## EXTRACTED TEXT
[Start of section]

The commission was investigating an August 7 Twitter post, where Musk claimed he had the “funding secured” to take the company private with a share buyout offer of $420 a piece. It later emerged that Musk made the declaration on the basis of a meeting with the Saudi Arabian sovereign investment fund, which left him with “no question” he could strike a deal. Musk abandoned the plan before the end of the month, citing investor concerns that going private was a bad move.

Stewart, a Pulitzer-winning reporter best known for his account of insider trading Den of Thieves, wrote in the New York Times that the commission originally offered Musk a deal to settle the investigation: a $10 million fine, and a ban from serving as chairman for two years. Musk could continue in his other role as CEO. In a call with directors, Musk threatened to walk away if they didn’t reject the deal and issue a statement supporting him.

The company shared the following statement from the board with Inverse:

Tesla and the board of directors are fully confident in Elon, his integrity, and his leadership of the company, which has resulted in the most successful U.S. auto company in over a century. Our focus remains on the continued ramp of Model 3 production and delivering for our customers, shareholders and employees.

[End of section]

## WORK REQUIRED
Translate this sentence from the article on the investigation of Musk's post into Spanish: "Musk abandoned the plan before the end of the month, citing investor concerns that going private was a bad move."

## DATA FOR ANALYSIS
[Start of section]

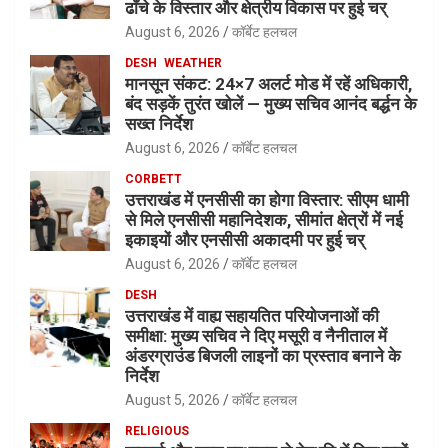
ढाँचे के विस्तार और क्षेत्रीय विकास पर हुई चर्
August 6, 2026
कॉर्बेट हलचल
DESH
WEATHER
मानसून संकट: 24×7 अलर्ट मोड में रहें अधिकारी,
बंद सड़कें तुरंत खोलें — मुख्य सचिव आनंद बर्द्धन के
सख्त निर्देश
August 6, 2026
कॉर्बेट हलचल
CORBETT
उत्तराखंड में एनसीसी का होगा विस्तार: सीएम धामी
से मिले एनसीसी महानिदेशक, सीमांत क्षेत्रों में नई
इकाइयों और एनसीसी अकादमी पर हुई चर्
August 6, 2026
कॉर्बेट हलचल
DESH
उत्तराखंड में वाह्य सहायतित परियोजनाओं की
समीक्षा: मुख्य सचिव ने दिए मसूरी व नैनीताल में
अंडरग्राउंड बिजली लाइनों का प्रस्ताव बनाने के
निर्देश
August 5, 2026
कॉर्बेट हलचल
RELIGIOUS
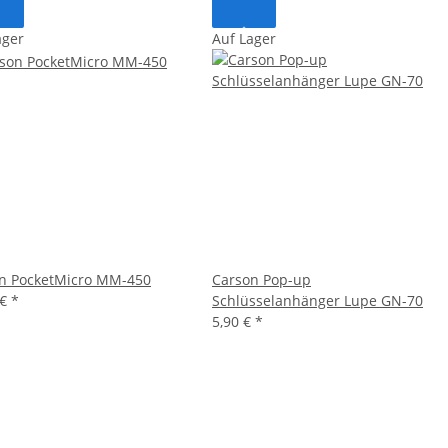
ager
Auf Lager
n PocketMicro MM-450
Carson Pop-up
 €
*
Schlüsselanhänger Lupe GN-70
5,90 €
*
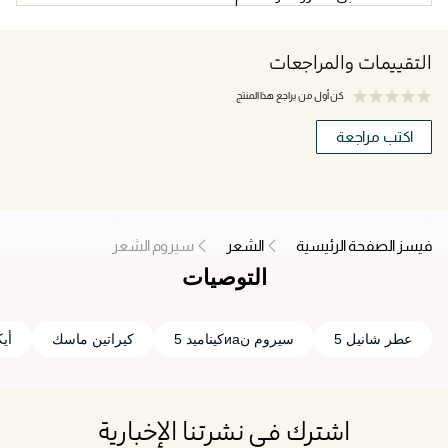
التقييمات والمراجعات
كن أول من يراجع هذا المنتج
اكتب مراجعة
فيسز الصفحة الرئيسية
الشعر
سيروم الشعر
التوصيات
عطر شانيل 5
سيروم نиаكيناميد 5
كيراتين ماسك
أيكو
اشترك في نشرتنا الإخبارية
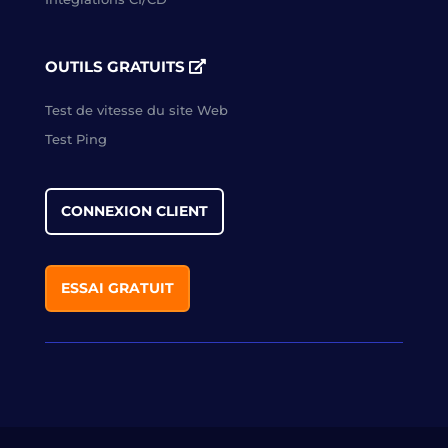
OUTILS GRATUITS
Test de vitesse du site Web
Test Ping
CONNEXION CLIENT
ESSAI GRATUIT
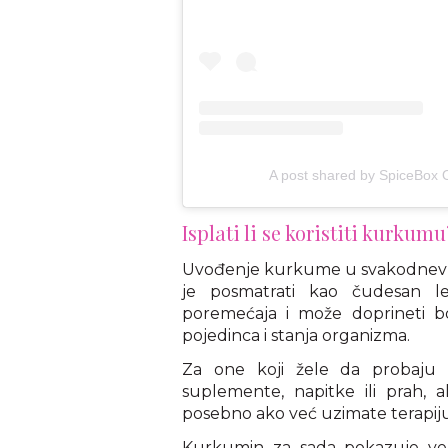
A post shared by SpiceBox 
Isplati li se koristiti kurkumu
Uvođenje kurkume u svakodnevnu 
je posmatrati kao čudesan l
poremećaja i može doprineti bo
pojedinca i stanja organizma.
Za one koji žele da probaju
suplemente, napitke ili prah, a
posebno ako već uzimate terapiju 
Kurkumin za sada pokazuje veli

[End of section]

## ANSWER TO THE EXERCISE
Musk abandonó el plan antes de que terminara el mes, alegando la preocupación de los inversores de que dejar de cotizar en bolsa era una mala decisión.